Вышел-таки к ним Фыр Фырыч на ходульных ногах, с плеткой в руках, со спесью панской, расфуфыренный, что петух голландский, сапожки на нем блеском блестят, усища к небу торчат. На мужиков глянул-зыркнул, по-своему фыркнул, стеклышко в глазище вставил, ножку на лавочку поставил, хлыстиком-плеточкой по сапожку щелк-щелк, а глядит, как на овцу волк. Спрашивает:

– Чего расселись на моем дворе, как курицы на плетне?

– Ваше благородь! Уж ты нас угодь, прикажи рассчитать, денежки подать. – Мужики шапки сняли-скинули, к нему придвинули.

– Да кто же расчет сразу дает? – он им бает-отвечает, ножкой качает. – Дом едва выстроили-сложили, а уже и денежку запросили…

– А как же иначе?! Как водится… – мужики вокруг хороводятся.

– Надобно еще посмотреть-подождать, как он будет стоять. А вдруг да упадет-рассыплется, а то вниз унесет, ветром крышу собьет. Приходите через год, коль дом до той поры доживет. Выдам расчет, кто сколь унесет. – И дверью хлоп, закрыл на засов.

Нашенские мужики хоть и простаки, а такого поворота-обману отродясь не слыхали, не видывали, шапки на землю поскидывали, да и айда материть-костерить не за то, что их обмишурили-обмерили, а за то, что дураки, барскому слову поверили. И положили на дом тот страшное заклятье, вечное проклятье: «Пусть Илья-пророк нас рассудит и пана-барчука за обман погубит. Жалко нам труд рук своих, да пусть этот дом-хоромина огнем горит-полыхает, дотла сгорает. Помоги нам, Илья-пророк, суд-расправу свершить, за чванство-спесь барчуку отомстить». Щепочку из осины заострили и в паз меж бревен вбили.

К вечеру того же дня натянуло-нагнало туч черных свинцовых, засверкало-забухало, полетели вниз стрелы-молнии, гвоздят-впиваются, в землю грешную вонзаются. Ветрина деревья валит-крушит, силищей народ страшит. И первой же стрелой-молнией угодило в дом-хоромину папскую, зажгло-запалило с конька до самого нижнего бревнышка.

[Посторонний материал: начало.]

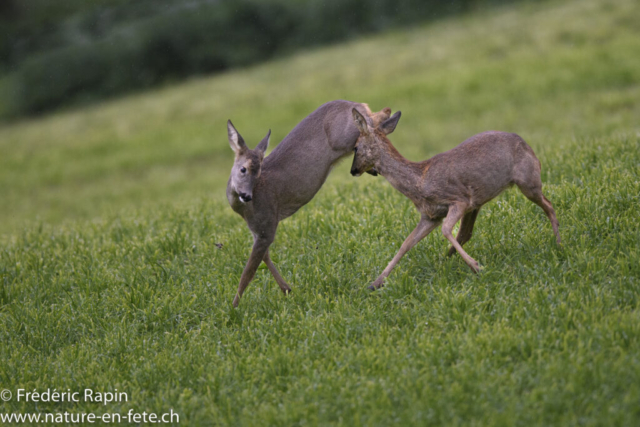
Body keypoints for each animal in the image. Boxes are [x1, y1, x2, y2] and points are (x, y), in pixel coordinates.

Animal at [228, 100, 392, 308]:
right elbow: (265, 257)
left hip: (343, 136)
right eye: (243, 169)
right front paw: (287, 289)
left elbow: (248, 273)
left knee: (373, 120)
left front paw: (232, 308)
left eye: (257, 174)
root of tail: (356, 103)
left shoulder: (267, 225)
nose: (246, 195)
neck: (245, 209)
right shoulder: (256, 230)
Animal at [350, 108, 560, 290]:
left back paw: (558, 245)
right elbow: (406, 244)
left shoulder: (459, 199)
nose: (353, 171)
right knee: (466, 232)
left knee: (549, 205)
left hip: (528, 180)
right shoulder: (431, 216)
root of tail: (528, 146)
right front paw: (375, 283)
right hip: (480, 202)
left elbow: (445, 230)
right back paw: (445, 260)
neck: (420, 181)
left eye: (356, 147)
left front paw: (476, 266)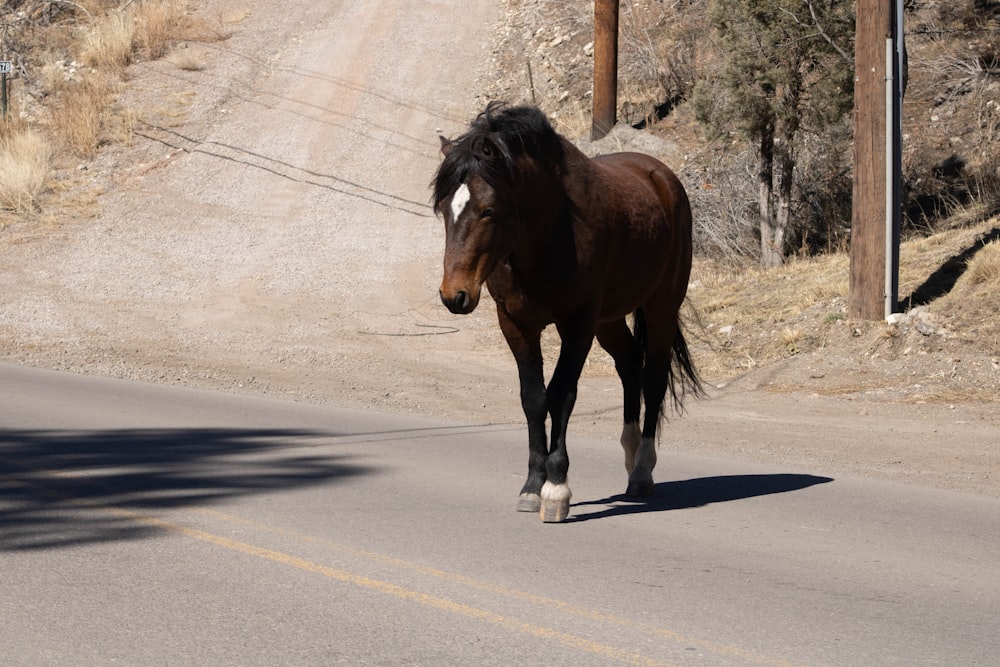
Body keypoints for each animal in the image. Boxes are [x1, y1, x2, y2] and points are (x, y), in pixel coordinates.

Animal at [432, 103, 704, 520]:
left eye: (488, 210)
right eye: (445, 209)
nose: (454, 295)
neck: (552, 232)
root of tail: (661, 175)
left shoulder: (577, 324)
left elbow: (561, 394)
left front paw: (556, 487)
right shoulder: (516, 323)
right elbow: (534, 399)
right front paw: (532, 486)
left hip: (661, 306)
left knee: (654, 379)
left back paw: (642, 470)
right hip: (609, 320)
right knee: (630, 365)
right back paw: (629, 454)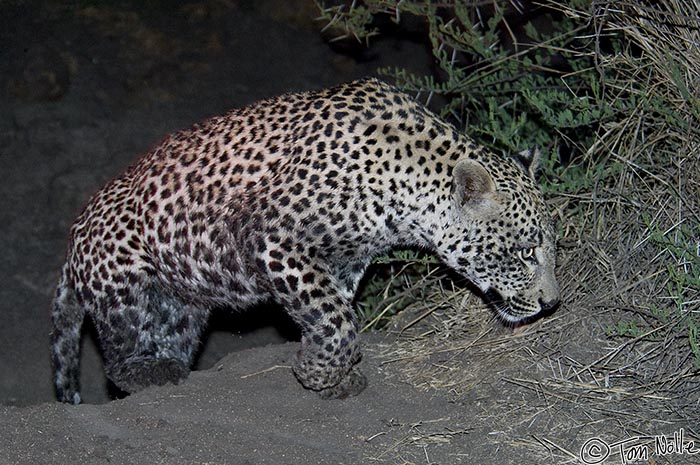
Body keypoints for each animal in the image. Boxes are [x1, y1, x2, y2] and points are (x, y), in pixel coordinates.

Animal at [50, 77, 556, 402]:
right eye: (526, 252)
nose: (552, 303)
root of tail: (74, 240)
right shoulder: (273, 240)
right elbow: (337, 319)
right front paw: (316, 373)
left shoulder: (346, 261)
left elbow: (338, 311)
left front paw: (334, 372)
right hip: (124, 287)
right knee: (118, 355)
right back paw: (150, 374)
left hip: (183, 308)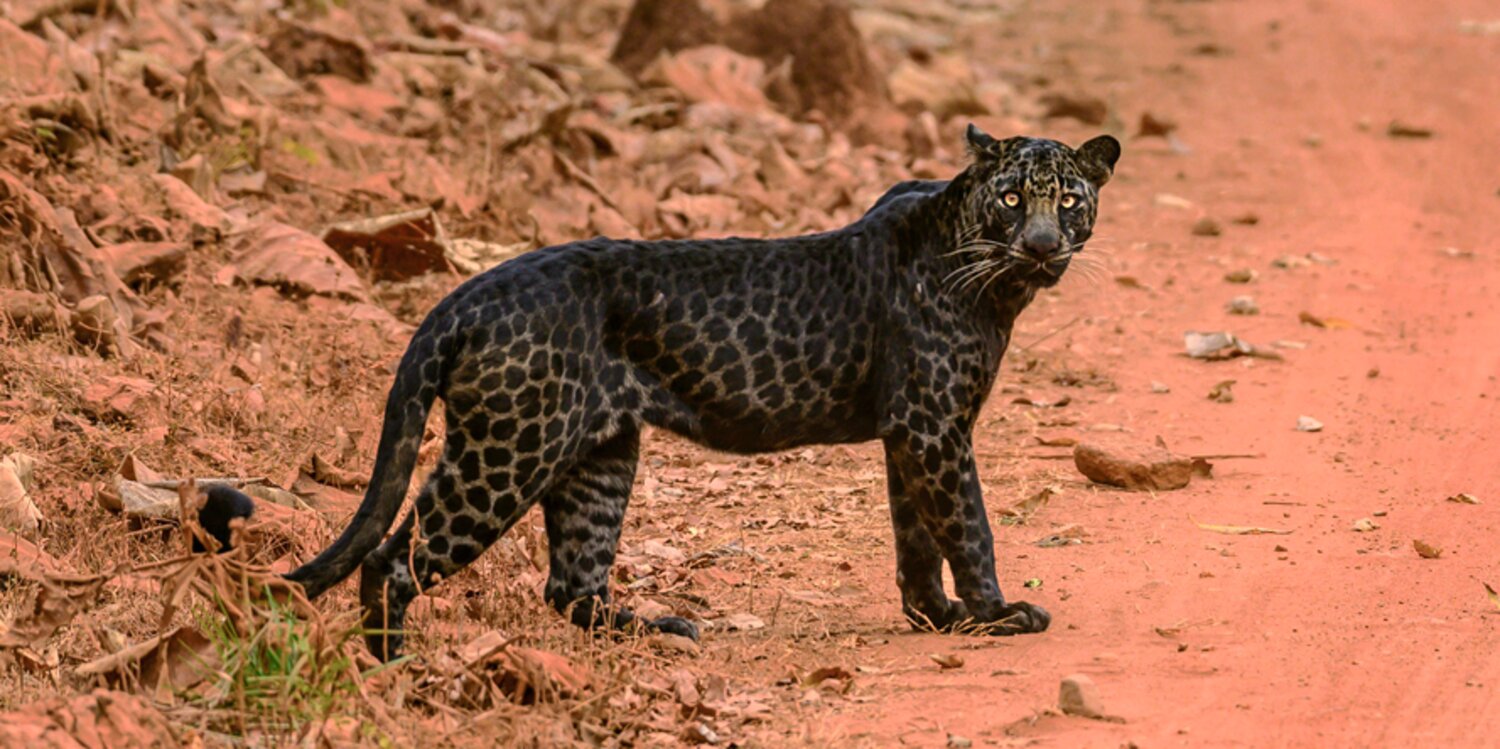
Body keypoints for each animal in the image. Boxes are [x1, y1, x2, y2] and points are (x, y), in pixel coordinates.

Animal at [199, 126, 1122, 660]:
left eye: (1069, 199)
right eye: (1013, 197)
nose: (1044, 244)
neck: (993, 276)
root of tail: (466, 295)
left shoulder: (911, 433)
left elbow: (916, 534)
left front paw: (939, 616)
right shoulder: (934, 426)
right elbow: (967, 521)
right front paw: (996, 613)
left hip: (600, 454)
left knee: (570, 586)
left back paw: (663, 629)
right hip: (507, 452)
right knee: (394, 558)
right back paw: (400, 668)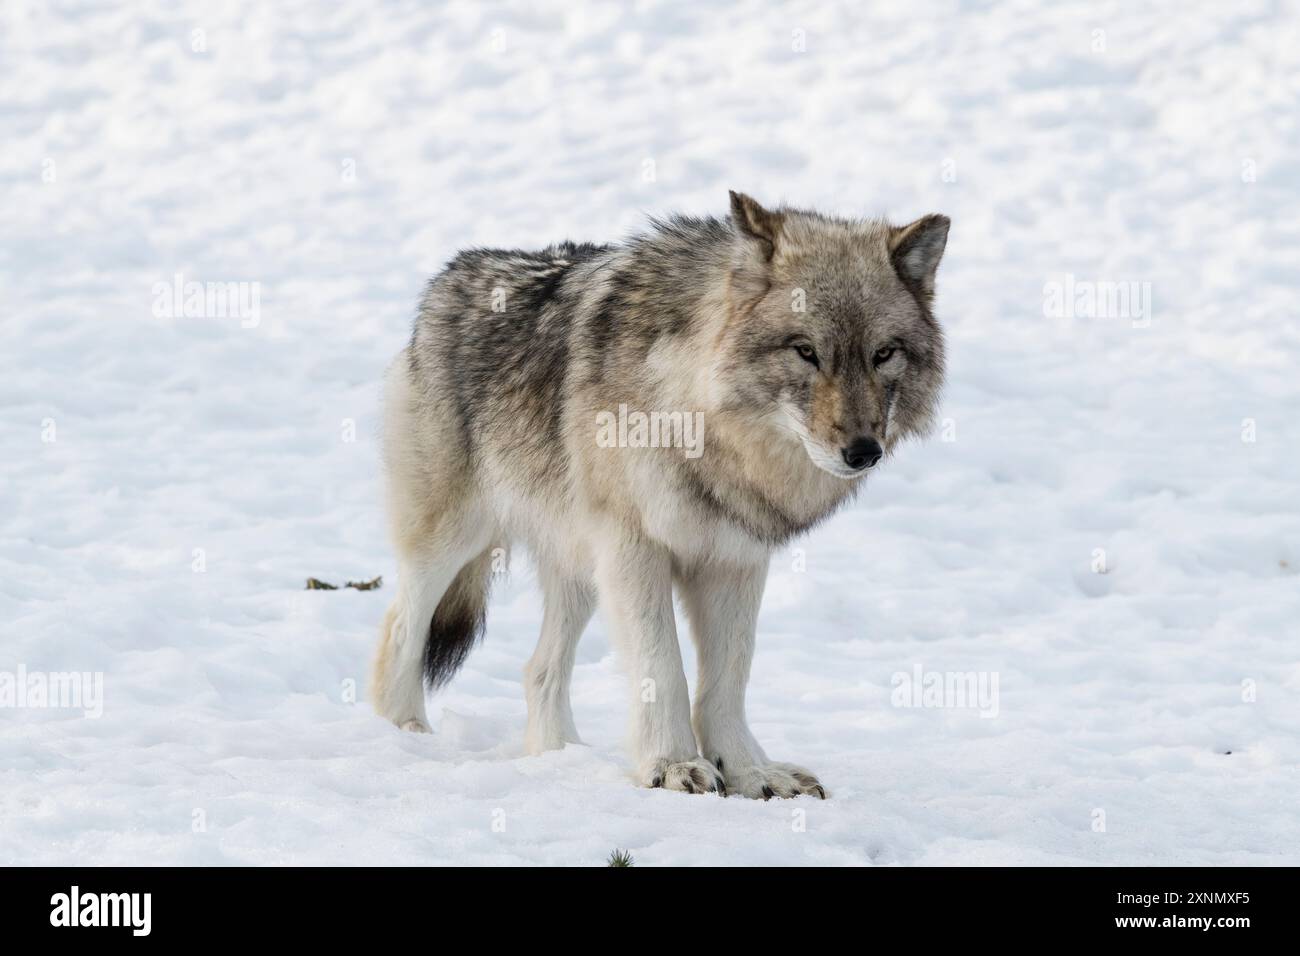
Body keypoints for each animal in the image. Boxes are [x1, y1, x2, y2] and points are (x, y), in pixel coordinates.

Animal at [371, 191, 951, 796]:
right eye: (805, 351)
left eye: (884, 353)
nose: (863, 451)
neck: (706, 430)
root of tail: (451, 274)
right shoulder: (634, 550)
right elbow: (662, 669)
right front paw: (671, 765)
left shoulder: (735, 559)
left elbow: (729, 678)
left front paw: (751, 771)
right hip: (454, 540)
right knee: (400, 630)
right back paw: (406, 734)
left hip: (579, 571)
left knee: (540, 670)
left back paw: (560, 760)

Пан-барчук в чем был, в том и выскочил: в одном сапоге, с плеткой-хлыстиком в руке. Побегал-попрыгал, ножкой подрыгал меж головешек-угольков, разбитых черепков. Покрутил усищами опаленными, в огне прокопченными, черта помянул, на огонь сплюнул. Да и поплелся в нижнем белье под горочку, мыкать горькую долюшку. А что делать, коль на всякую спесь свой закон есть.

Вот так за мужиков-простаков Илья-пророк заступился, с барином-барчуком поквитался-расплатился. А бугор с тех самых пор Паниным зовут, жилья там не ставят, внизу живут. Вот так оно бывает, кто много о себе воображает.

Коль пуще всех возгордился, глядишь, с бугра свалился, вниз покатился, низехонько опустился…

Про жар, про пар, про лог Банный

Жили когда-то два брата. Не то чтобы худо, но и не богато. У первого – жена кривая, у второго – мордой рябая. Та, что кривая, за шитьем сидит, муженьку из тулупа штаны кроит, а рябая стряпать любила, на окрошку к обеду комара крошила-шинковала, ножки на холодец оставляла.